### EXERCISE REQUIREMENTS
Among the entries below, find each line holding "item" and return it.

### RECORDED DATA
═══
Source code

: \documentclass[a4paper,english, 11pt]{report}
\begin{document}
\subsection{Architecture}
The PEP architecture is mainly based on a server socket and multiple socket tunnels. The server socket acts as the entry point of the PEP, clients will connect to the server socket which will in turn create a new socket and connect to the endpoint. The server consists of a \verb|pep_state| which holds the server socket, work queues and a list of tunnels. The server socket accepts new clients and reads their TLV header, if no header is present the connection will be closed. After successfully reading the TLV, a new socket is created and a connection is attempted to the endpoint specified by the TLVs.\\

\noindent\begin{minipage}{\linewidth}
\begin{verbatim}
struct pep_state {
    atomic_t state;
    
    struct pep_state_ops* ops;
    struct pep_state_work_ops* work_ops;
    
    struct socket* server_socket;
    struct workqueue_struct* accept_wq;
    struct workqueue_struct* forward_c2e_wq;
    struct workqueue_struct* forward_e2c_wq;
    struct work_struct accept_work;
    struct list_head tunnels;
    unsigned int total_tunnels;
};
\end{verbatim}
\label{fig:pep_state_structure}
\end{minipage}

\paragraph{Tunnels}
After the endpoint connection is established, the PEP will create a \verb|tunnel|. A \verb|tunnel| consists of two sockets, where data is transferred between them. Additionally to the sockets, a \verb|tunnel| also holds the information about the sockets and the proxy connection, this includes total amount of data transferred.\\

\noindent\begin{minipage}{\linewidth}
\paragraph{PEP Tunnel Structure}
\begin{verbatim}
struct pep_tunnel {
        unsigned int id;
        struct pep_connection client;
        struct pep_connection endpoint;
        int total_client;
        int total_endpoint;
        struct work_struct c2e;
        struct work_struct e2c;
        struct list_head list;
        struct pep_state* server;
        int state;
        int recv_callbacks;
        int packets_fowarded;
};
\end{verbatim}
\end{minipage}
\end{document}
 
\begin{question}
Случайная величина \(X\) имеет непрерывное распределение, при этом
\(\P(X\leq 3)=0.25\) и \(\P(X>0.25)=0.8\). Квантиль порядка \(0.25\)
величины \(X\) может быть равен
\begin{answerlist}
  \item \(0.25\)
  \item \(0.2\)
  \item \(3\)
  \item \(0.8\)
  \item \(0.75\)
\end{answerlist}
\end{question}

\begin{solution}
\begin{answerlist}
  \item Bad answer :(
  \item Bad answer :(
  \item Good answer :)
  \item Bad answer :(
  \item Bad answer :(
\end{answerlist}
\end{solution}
═══
### EXERCISE OUTPUT
  \item \(0.25\)
  \item \(0.2\)
  \item \(3\)
  \item \(0.8\)
  \item \(0.75\)
  \item Bad answer :(
  \item Bad answer :(
  \item Good answer :)
  \item Bad answer :(
  \item Bad answer :(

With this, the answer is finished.